As far as the "user script" (namely: the payload of the process) is
concerned, #startScript: is immediate (non-blocking). It is the
implementation of the synchronization semantics which will temporarily
suspend the invoking user script but do so in a way that it is invisible
from the client. The implementation essentially does:

* script1 issues #startScript:
===== system level ====
this is where the synchronization semantics starts. in order to preserve
ordering of scripts the following happens:
  * #startScript: creates a new script (script2) with a higher(!) priority
than script1 (Processor>>initialScriptPriority)
  * script2 preempts script1
  * script2 schedules itself with the scheduler
  * script2 suspends itself (in scheduler's activeList)
===== user level =====
* script1 continues happily as if never interrupted
[... some time later ...]
* script2 gets its slot
===== system level ====
  * script2 resets its priority down(!) to regular user script priority
===== user level ====
* script2 delivers payload

To get the scheduling semantics right, I am playing with process priorities.
As long as scripts are "out in the wild" (that is: not controlled by the
script processor) they run at higher priority. This happens only in two
places: Immediately after their creation (in which case they need to
schedule themselves) or inside "primitive waits". In both cases the priority
is bumped up in order to ensure that there can be only a single script "out
in the wild" and that this script reschedules itself as quickly as it can
with the script scheduler. [Slight OT: There *is* a chance that two scripts
are "in the wild" if both get released after waiting on a semaphore.
However, in this case the user code cannot decide "which one was first" so
ordering does not matter.
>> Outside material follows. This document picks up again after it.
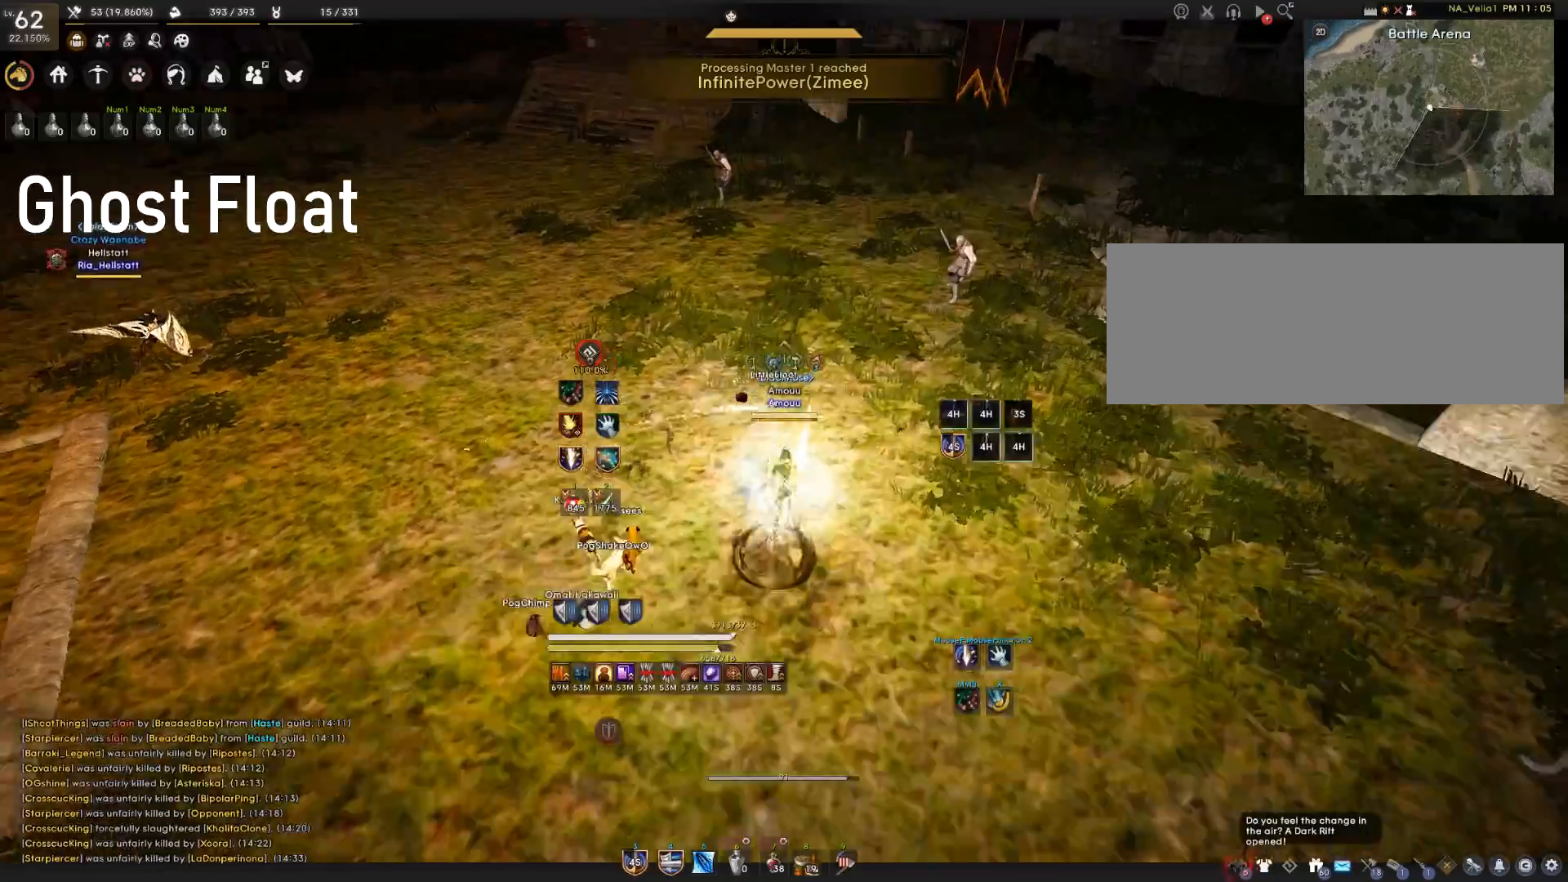
{"keys": ["d", "shift"], "mouse": ["left"], "events": [[33, "shift", "up"], [66, "mouse_left", "down"], [133, "space", "down"], [166, "mouse_left", "up"], [233, "space", "up"], [300, "d", "down"], [300, "shift", "down"], [483, "mouse_left", "down"]]}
For issuing #startScript: however, this will never
happen, since #startScript: is only issued from scripts which aren't "out in
the wild"].

There are many, many subtleties in this regime. I went to great length to
make this work "just right".

> There  may be a third script which is scheduled ahead of the 
> currentScript.

No. There is no way that this can happen. Literally. The scheduler process
even runs at a lower priority than the script processes (once more:
priorities are our friends ;) in order to ensure that a new script is only
scheduled if the current script is blocking or completed. Using priorities
ensures this invariant primitively and avoids needless synchronization of
script/processor.

> How does the suspension of a script schedule 
> the script for resumption?

The script reschedules itself. When a script blocks, it always waits on some
semaphore (this is the only way any process in Squeak can block). When this
happens, the hooks within #beginWaitOn: and #endWaitOn: kick in. They
provide the appropriate rescheduling semantics by bumping the priority up
for the wait (the script is now "in the wild" since we don't know when it
will become resumed primitively) and rescheduling itself (and reducing the
priority) once it wakes up again.

One exception: Scripts inside critical sections *must* be run in the wild.
The reason being that we would deadlock otherwise (I tried it ;)

> Is there no way to schedule the
> new script without making it the activeScript?

You never schedule a new script and "automatically" make it the active
script. When you schedule a script then (as the name "scheduling" says) its
get added to the list of scripts that may be run as soon as the current one
completes. Or do you mean "without adding it to the activeList"?!